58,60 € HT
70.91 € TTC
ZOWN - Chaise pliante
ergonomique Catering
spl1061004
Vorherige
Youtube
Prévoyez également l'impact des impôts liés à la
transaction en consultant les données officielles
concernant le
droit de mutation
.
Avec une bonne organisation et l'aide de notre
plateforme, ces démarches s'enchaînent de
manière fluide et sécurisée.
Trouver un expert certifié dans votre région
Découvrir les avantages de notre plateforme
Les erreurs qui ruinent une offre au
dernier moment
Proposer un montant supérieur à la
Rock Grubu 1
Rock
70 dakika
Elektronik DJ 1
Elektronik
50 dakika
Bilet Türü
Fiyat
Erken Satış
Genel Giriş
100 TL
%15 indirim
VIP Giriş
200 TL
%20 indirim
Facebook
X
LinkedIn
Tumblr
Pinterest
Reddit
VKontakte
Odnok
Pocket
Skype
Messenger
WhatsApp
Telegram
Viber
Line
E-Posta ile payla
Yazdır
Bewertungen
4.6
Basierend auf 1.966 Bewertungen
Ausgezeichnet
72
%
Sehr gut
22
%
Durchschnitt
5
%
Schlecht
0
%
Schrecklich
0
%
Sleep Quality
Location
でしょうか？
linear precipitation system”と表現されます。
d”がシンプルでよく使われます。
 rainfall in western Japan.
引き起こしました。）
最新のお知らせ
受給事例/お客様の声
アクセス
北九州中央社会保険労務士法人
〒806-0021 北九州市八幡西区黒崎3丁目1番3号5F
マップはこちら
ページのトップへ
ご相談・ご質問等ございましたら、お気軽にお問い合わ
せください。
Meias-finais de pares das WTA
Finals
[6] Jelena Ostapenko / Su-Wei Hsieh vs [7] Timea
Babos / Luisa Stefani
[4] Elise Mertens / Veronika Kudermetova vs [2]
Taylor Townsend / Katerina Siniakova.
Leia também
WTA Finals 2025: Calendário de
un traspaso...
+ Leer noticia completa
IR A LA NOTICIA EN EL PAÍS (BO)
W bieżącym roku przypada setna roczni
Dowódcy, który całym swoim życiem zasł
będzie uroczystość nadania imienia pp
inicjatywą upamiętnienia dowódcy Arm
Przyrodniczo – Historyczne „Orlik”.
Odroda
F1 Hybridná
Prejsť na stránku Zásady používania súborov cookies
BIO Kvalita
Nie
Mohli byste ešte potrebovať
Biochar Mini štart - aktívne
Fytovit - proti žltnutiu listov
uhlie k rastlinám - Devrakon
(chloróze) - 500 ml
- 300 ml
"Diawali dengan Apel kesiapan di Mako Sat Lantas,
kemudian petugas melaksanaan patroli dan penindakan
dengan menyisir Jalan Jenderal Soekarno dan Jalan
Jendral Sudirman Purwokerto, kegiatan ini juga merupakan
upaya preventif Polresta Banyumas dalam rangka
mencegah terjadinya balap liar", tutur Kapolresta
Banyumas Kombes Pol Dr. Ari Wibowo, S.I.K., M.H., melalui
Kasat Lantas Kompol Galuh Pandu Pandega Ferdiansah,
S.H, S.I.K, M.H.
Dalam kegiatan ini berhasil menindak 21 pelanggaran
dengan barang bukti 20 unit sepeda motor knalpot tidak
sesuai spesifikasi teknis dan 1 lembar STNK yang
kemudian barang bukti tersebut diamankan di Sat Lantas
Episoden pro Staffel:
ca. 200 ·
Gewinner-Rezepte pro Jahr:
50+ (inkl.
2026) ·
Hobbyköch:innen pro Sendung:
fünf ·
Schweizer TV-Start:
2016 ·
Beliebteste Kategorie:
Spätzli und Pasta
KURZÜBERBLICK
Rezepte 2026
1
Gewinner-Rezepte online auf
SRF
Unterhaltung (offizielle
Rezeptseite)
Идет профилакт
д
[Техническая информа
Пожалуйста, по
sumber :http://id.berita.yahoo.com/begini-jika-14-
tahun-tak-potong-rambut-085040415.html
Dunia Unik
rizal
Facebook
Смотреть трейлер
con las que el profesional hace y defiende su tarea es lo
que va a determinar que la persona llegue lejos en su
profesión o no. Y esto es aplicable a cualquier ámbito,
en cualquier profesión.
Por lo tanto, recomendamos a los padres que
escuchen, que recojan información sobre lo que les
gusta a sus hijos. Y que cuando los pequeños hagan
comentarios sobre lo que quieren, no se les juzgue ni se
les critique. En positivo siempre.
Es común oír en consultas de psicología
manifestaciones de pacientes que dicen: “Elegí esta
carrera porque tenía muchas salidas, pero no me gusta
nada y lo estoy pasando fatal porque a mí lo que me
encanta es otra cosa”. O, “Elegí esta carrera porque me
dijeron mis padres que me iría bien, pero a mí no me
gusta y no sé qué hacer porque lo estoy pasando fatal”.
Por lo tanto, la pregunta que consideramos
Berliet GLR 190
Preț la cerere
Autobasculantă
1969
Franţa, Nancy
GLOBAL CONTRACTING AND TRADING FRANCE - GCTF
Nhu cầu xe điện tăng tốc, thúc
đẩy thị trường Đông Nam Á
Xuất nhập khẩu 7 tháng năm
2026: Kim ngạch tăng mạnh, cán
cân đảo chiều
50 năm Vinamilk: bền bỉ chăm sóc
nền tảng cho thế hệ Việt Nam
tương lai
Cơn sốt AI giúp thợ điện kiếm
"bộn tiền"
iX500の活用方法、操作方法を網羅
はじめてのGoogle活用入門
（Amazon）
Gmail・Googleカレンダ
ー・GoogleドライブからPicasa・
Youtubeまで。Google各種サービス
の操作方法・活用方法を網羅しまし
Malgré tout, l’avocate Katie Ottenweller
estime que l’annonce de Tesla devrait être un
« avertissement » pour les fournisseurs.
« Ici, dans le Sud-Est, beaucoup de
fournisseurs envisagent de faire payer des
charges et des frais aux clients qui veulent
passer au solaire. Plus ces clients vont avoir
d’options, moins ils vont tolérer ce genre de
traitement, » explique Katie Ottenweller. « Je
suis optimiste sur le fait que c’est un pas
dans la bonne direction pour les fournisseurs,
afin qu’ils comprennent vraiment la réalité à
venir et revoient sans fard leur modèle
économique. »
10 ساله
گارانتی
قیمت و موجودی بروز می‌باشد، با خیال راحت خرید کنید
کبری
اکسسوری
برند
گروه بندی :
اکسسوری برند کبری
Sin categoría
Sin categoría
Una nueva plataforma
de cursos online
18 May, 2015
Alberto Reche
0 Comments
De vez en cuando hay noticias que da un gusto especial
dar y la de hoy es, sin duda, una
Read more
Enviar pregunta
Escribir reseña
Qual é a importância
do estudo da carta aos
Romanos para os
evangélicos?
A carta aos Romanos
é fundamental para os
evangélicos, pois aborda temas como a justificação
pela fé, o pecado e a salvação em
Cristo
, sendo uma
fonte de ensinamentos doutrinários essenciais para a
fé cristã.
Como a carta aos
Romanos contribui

Job item: The job here is to find each line above with the word "Rezepte" and copy it.

Solution to this problem:
Gewinner-Rezepte pro Jahr:
Rezepte 2026
Gewinner-Rezepte online auf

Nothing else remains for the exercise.